__EXERCISE REQUIREMENTS__
Retype only the stretch of lines that starts with the line containing "(381, 456) = (227, 501): pink" and ends with the last line of the records, both included, exactly.

__EXERCISE DATA__
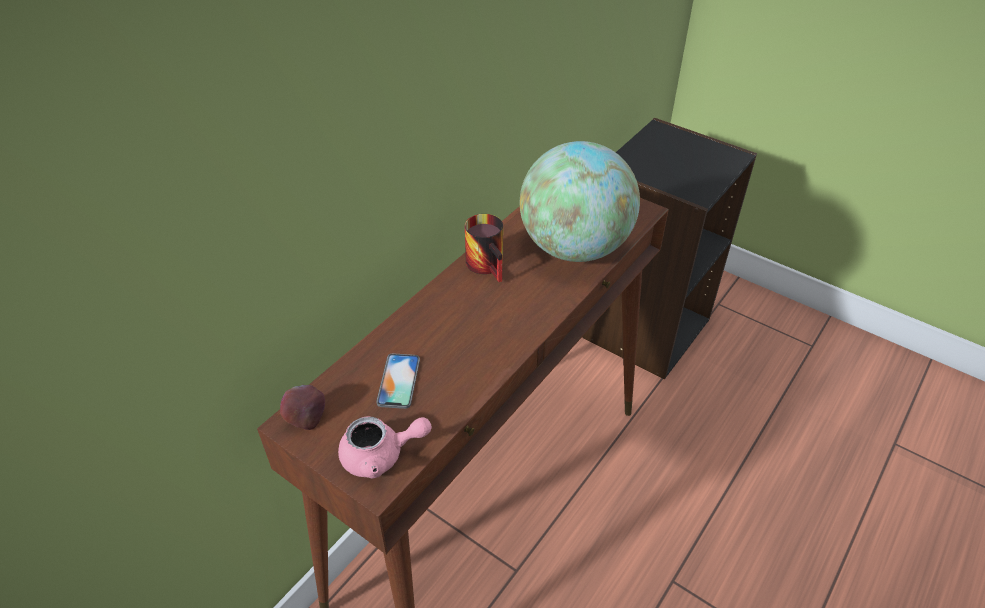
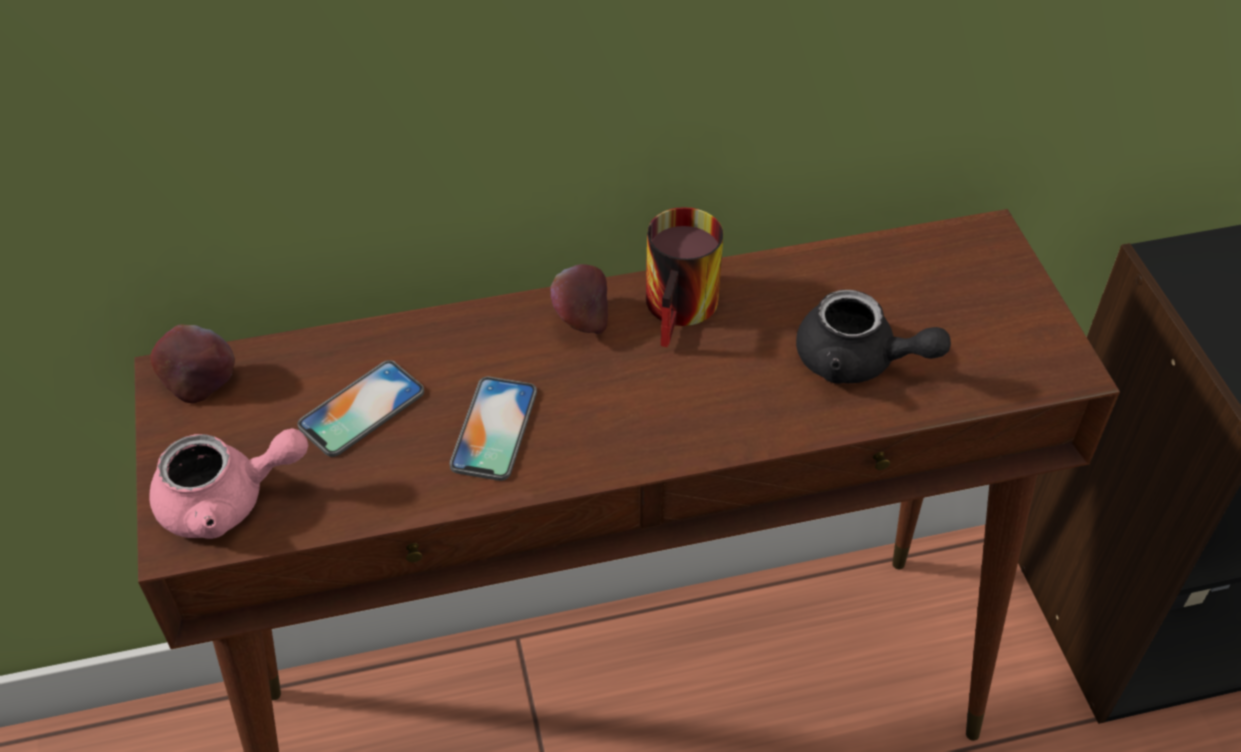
camera: 40 degrees right, 5 degrees up
(381, 456) = (227, 501): pink teapot -> pink teapot turned 45 degrees counterclockwise
(452, 292) = (580, 320): none -> apple
(466, 353) = (494, 429): none -> phone
(574, 247) = (857, 362): globe -> black teapot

__RESPONSE__
(381, 456) = (227, 501): pink teapot -> pink teapot turned 45 degrees counterclockwise
(452, 292) = (580, 320): none -> apple
(466, 353) = (494, 429): none -> phone
(574, 247) = (857, 362): globe -> black teapot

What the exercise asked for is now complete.